The growth strategy should always take value creation into account – options should be analyzed via their effect on company value. Revenue growth is not valuable in itself, especially if profitability and capital invested do not scale. Typically the working capital structure of a company limits the growth that can be attained without external financing; if the company grows too fast, it needs to invest more money in working capital than it can afford, and may even go bankrupt.

After the growth strategy is chosen, the execution is mostly about management, measurement and tough decisions. An easy-to-use CRM system and a customer classification help the sales force focus their efforts and time so that they generate more sales. With right measures and incentives, this effect can be enhanced even more. Measurement systems also help in managing the product portfolio; monitoring the profitability of products and being brave enough to end non-profitable products leads to a more focused and profitable portfolio, from which both the company and its customers ultimately benefit with more resources available to develop and support each product.

Leverage economies of scale for sustained value creation

After growing a company to a certain point, the SME entrepreneur is likely thinking of one of two things: plan an exit or expand the company further. In both cases, maximizing the value of the company becomes relevant when considering bringing in external investors or financiers. This requires introducing value creation explicitly into the organization.

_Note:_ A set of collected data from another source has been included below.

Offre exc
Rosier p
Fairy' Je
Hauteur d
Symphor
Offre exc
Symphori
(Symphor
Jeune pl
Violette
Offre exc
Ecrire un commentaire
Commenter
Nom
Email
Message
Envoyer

Achieving a value creation mindset in the organization requires a new level of maturity from the management team. This is easier than it might seem; as we discussed in the beginning, a high return on invested capital is all you need to drive value creating growth. In other words, the value of the company increases through increasing ROIC and growing revenues/profits. The proper tools set in place to monitor the company’s performance in the very first step of the growth journey will facilitate this process and ease the transition into measuring value in an explicit way.

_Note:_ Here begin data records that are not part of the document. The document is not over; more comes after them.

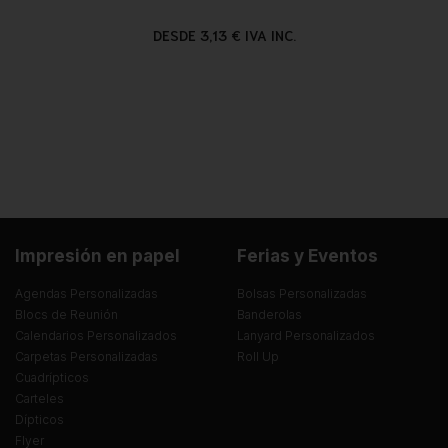
DESDE 3,13 € IVA INC.
Impresión en papel
Ferias y Eventos
Agendas Personalizadas
Bolsas Personalizadas
Blocs de Reunión
Banderolas
Calendarios Personalizados
Lanyard Personalizados
Carpetas Personalizadas
Roll Up
Cuadrípticos
Carteles
Dípticos
Flyer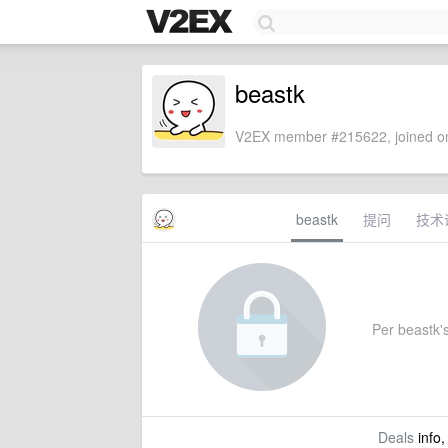
beastk
V2EX member #215622, joined on
beastk
提问
技术
Per beastk's
Deals
info,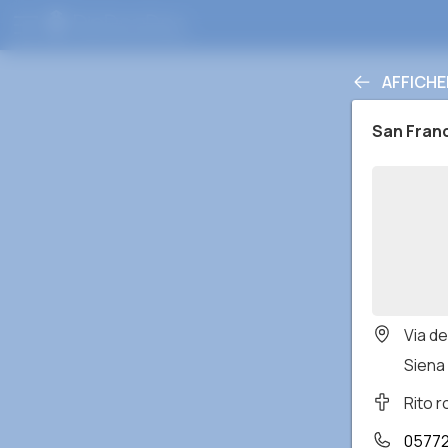
AFFICHE
San Franc
Via de
Siena S
Rito 
0577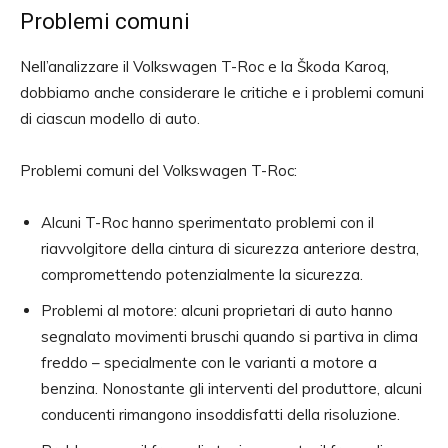
Problemi comuni
Nell’analizzare il Volkswagen T-Roc e la Škoda Karoq,
dobbiamo anche considerare le critiche e i problemi comuni
di ciascun modello di auto.
Problemi comuni del Volkswagen T-Roc:
Alcuni T-Roc hanno sperimentato problemi con il
riavvolgitore della cintura di sicurezza anteriore destra,
compromettendo potenzialmente la sicurezza.
Problemi al motore: alcuni proprietari di auto hanno
segnalato movimenti bruschi quando si partiva in clima
freddo – specialmente con le varianti a motore a
benzina. Nonostante gli interventi del produttore, alcuni
conducenti rimangono insoddisfatti della risoluzione.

To increase the ROIC of the company at this stage, efficiency and productivity improvements are typical tools of choice. The possibilities (and challenges) lie mostly in optimizing capacity utilization and creating and utilizing synergies. A major pitfall, however, lies in trying to make savings from continuous growth-related investments such as marketing or R&D to achieve short-term profitability. Value comes from the systematic execution of a growth strategy, which addresses both revenue, cost and invested capital. Optimizing capacity utilization can be achieved for example by investing in relevant IT systems such as a tailored ERP or by pooling resources and combining responsibilities. Productivity can be increased by more effectively sharing information through common processes, workspaces or IT systems, rearranging the organization to ensure cross-functional interaction and optimizing the product portfolio. Revenue growth opportunities lie in expansion to new segments, products, markets or services, that is, broadening the offering portfolio. While such efforts require investments, the increased cash flows from the steady and profitable operations will ease the financing of these larger scale investments and allow some risk taking.

To continue the growth journey, and obtain external financing, the management must demonstrate its capability to create value. Having systematically covered the establish, create and leverage phases provides the track record needed.